══ Text shown ══

Another train of thought that I would like to present before diving in to my main discussion point is this: “The Chewed Gum Analogy.” The Chewed Gum analogy refers to a person that has given themselves away physically to one or multiple partners, the chewed gum represents how once one has engaged in sexual activity, that person can never have their purity restored (one cannot un-chew a piece of gum). This way of thinking isolates those who have had a sexual history, as well as rape victims and those who have endured sexual abuse.

The majority of Christian culture has always had a negative view of sexual activity. Often times, those who are religious look down on those who have had any kind of past experiences with this. I have had to fight this battle for the last seven years of my life. Ever since I was thirteen years old, I have wondered if I was that chewed up piece of gum, the rose without petals, or whatever other category that someone wanted to assign to me. As far as I was concerned, I was dirty, unclean, and unworthy of love.

However, if we are truly looking at what it means to be pure, I suggest that we consider Christ’s words. In Matthew, Jesus tells His followers that to look at someone in lust is to commit adultery in one’s heart and to harbor hatred in the heart is akin to committing murder. By these standards, would we not all fall under the category of impure?

═══
══ Given material ══

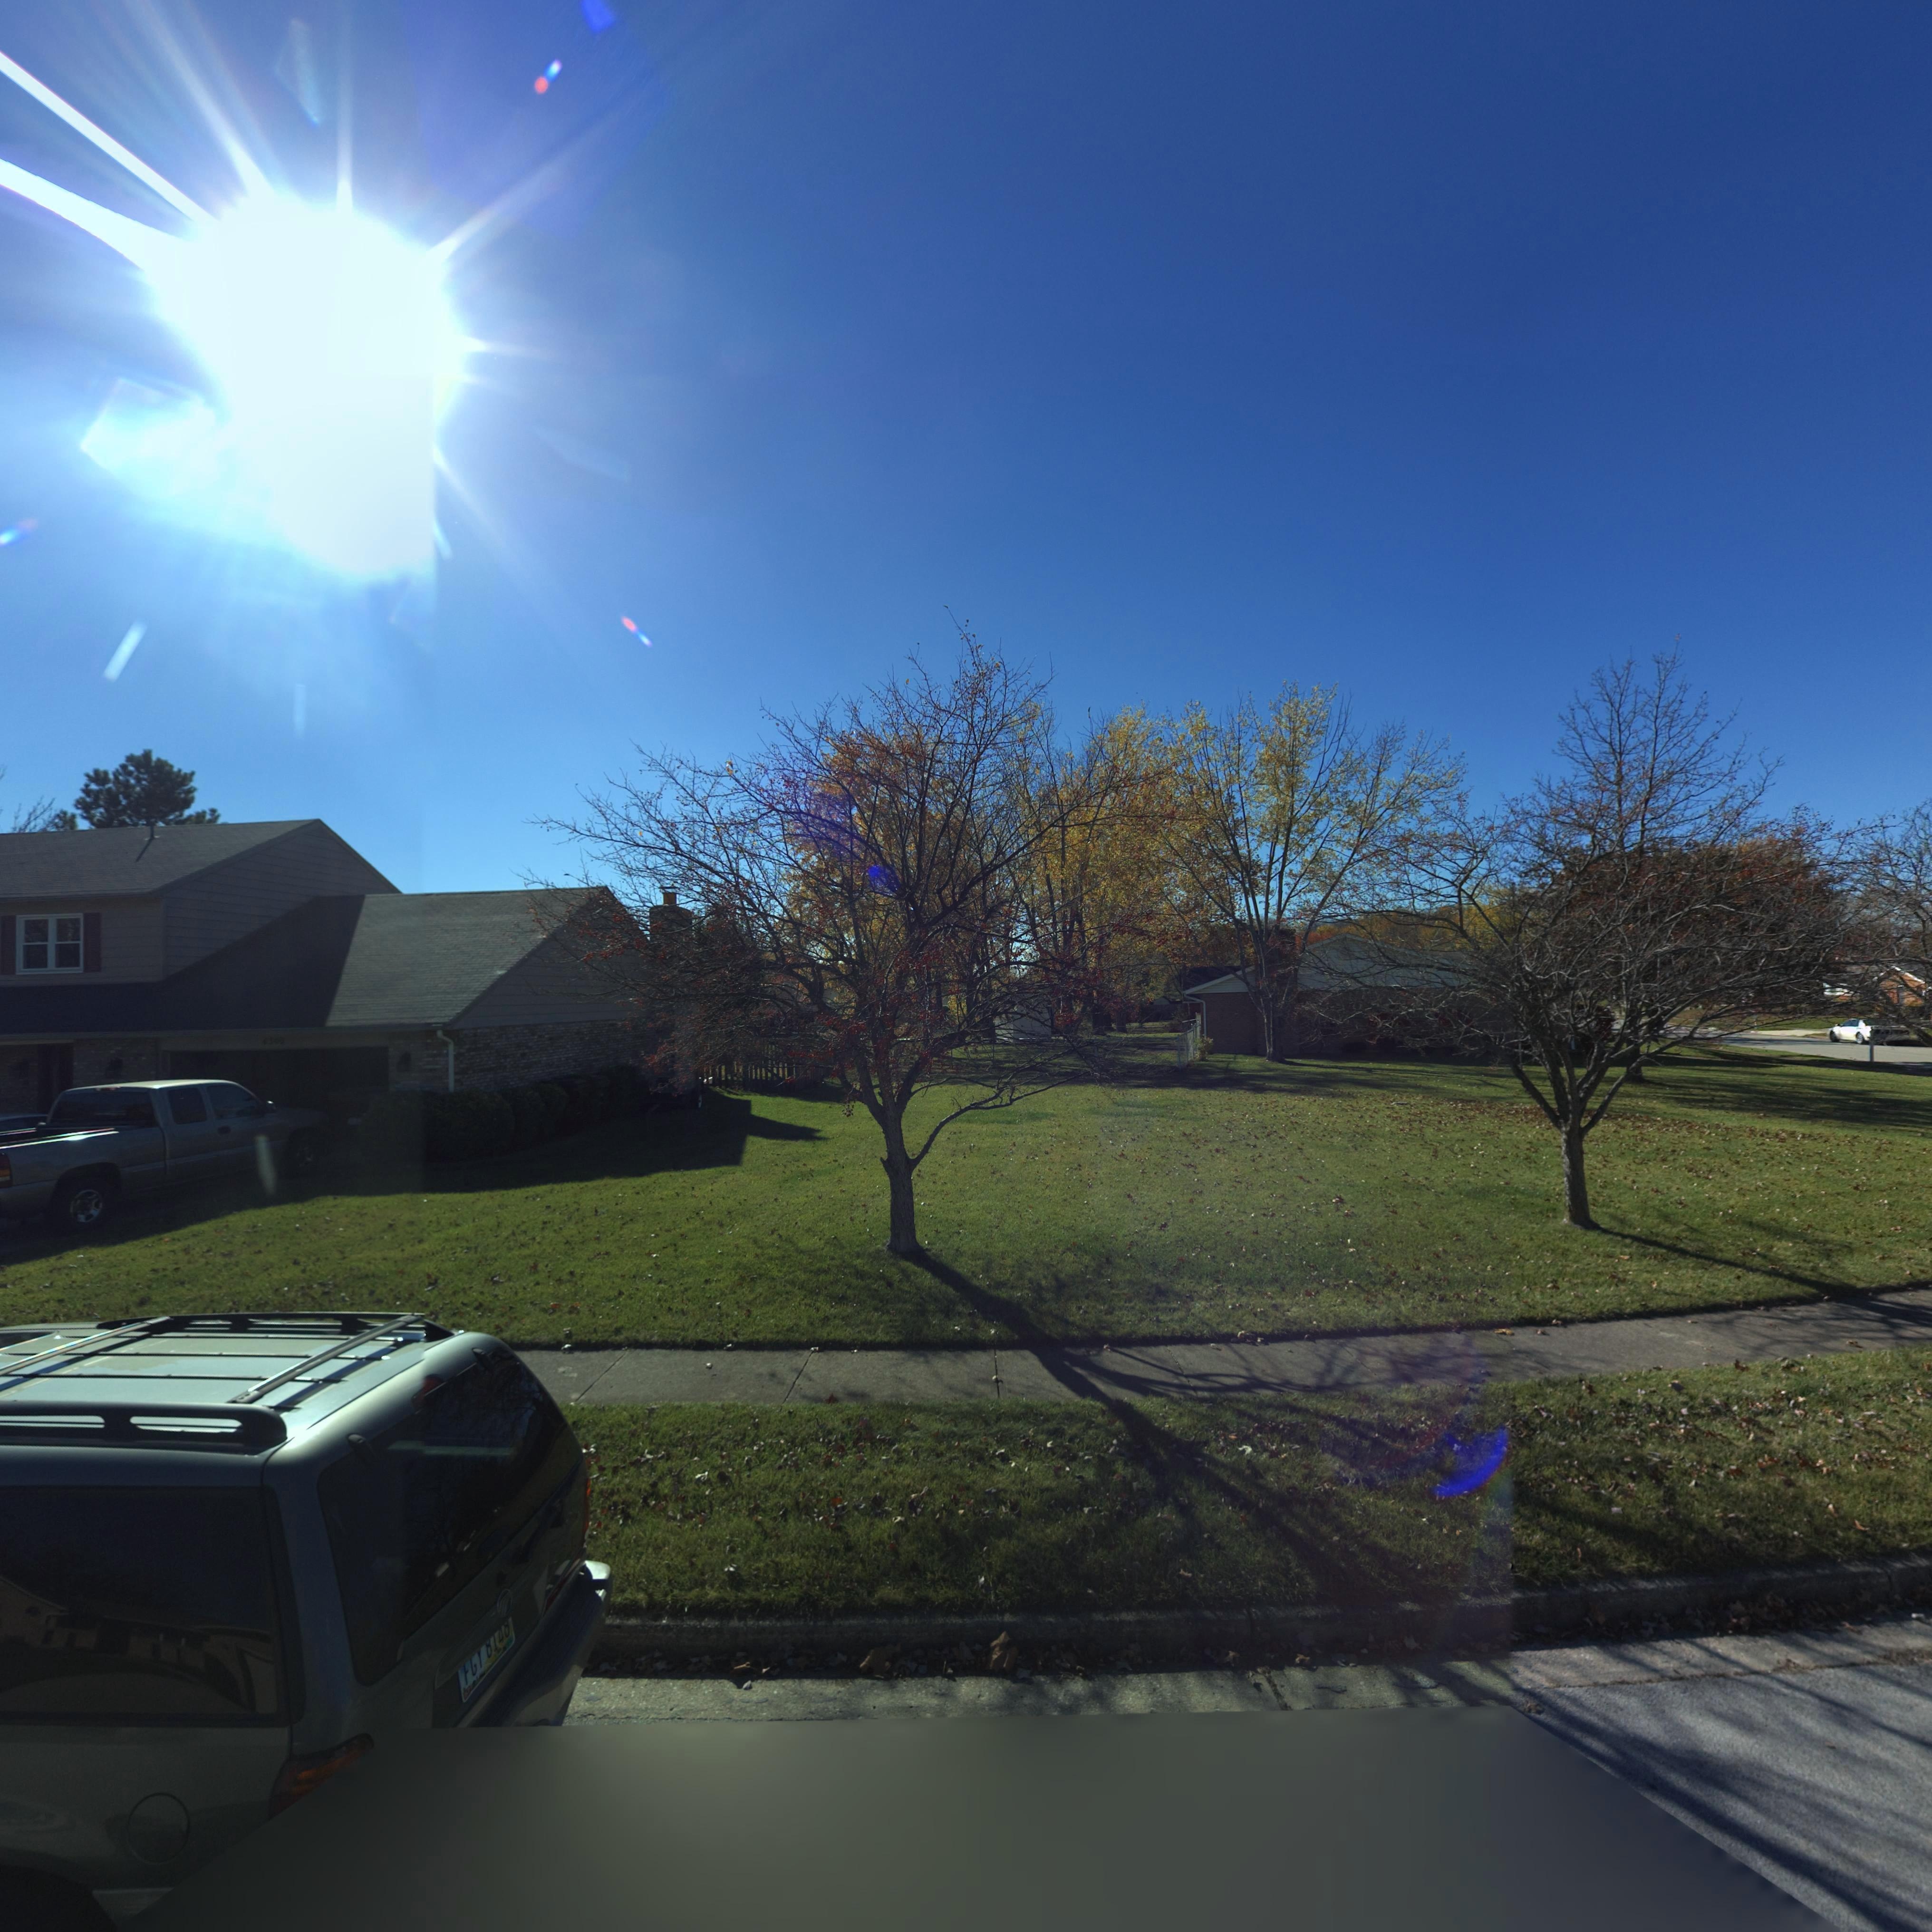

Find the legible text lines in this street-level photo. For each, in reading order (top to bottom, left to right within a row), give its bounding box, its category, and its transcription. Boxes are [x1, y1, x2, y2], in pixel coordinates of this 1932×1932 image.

═══

**Short exercise 1:**
From the essay on purity, set down the passage that begins at the words "The majority of" and ends after the words "unworthy of love.".
**Short exercise 2:**
In the second paragraph of the essay on purity, which words does the writer use to describe how they saw themselves?
**Short exercise 3:**
Extend the essay on purity from its last sentence.
The lines after the essay are separate material and are not part of it.

**Expected answer 1:**
The majority of Christian culture has always had a negative view of sexual activity. Often times, those who are religious look down on those who have had any kind of past experiences with this. I have had to fight this battle for the last seven years of my life. Ever since I was thirteen years old, I have wondered if I was that chewed up piece of gum, the rose without petals, or whatever other category that someone wanted to assign to me. As far as I was concerned, I was dirty, unclean, and unworthy of love.

**Expected answer 2:**
dirty
unclean
unworthy of love

**Expected answer 3:**
A person’s past experiences do not determine their worth. The simple fact that each individual person was created in the image of God is reason enough to treat every person that we come across with love and respect. Society has taught us to stop seeing people as people, but has taught us to view one another as objects to use for our own personal gain. We live within a cycle of exploitation and heartbreak. Only when we allow ourselves to see one another as beautiful and worthy creations of God will we be able to break this cycle.

I’ll be honest, even within the last few months I have really been struggling with my own self worth. Do I even fit the mold of what someone would want as a future wife? A future mother? What do I have to offer another person that has not already been taken or given away? Am I too damaged? Do I even deserve love? I have had to continually tell myself that I am worth waiting for, worth fighting for, I’m worth being appreciated, and I am worth being valued. Despite my past, I am valued by God, and I deserve to be valued by those around me. The truth is, I don’t need to find a spouse before I graduate to fulfill my true potential or to find self-worth. I don’t need to redeem myself from my past, because I have already been redeemed. I need only look to Christ and His sacrifice on the cross to fully understand how much I am worth.

Defeating Shame

Shame attacks us all. It sneaks up on us and eats away at us. Sometimes, shame finds us through our mistakes, and other times, it finds its way into our hearts through our insecurities. We feel like nothing we do will ever be good enough. We push ourselves to be better, to please everyone around us, and hold ourselves to unrealistic expectations.

 
During my Spiritual Formation Group this morning, my group and I were reading through a chapter on learning how to love yourself when I realized how I have been unknowingly allowing myself to be affected by shame. I have always been a people pleaser. I have always felt like if someone were displeased with me, it was the end of the world until I could win that person’s approval back. I am also constantly telling myself that I don’t deserve the blessings that God has given me and that I need to earn His approval, acceptance, and love. I reflect this through my actions when I am unreasonably hard on myself, when I beg for outside affirmation, and when I find myself leading my life based on my works rather than my identity in Christ.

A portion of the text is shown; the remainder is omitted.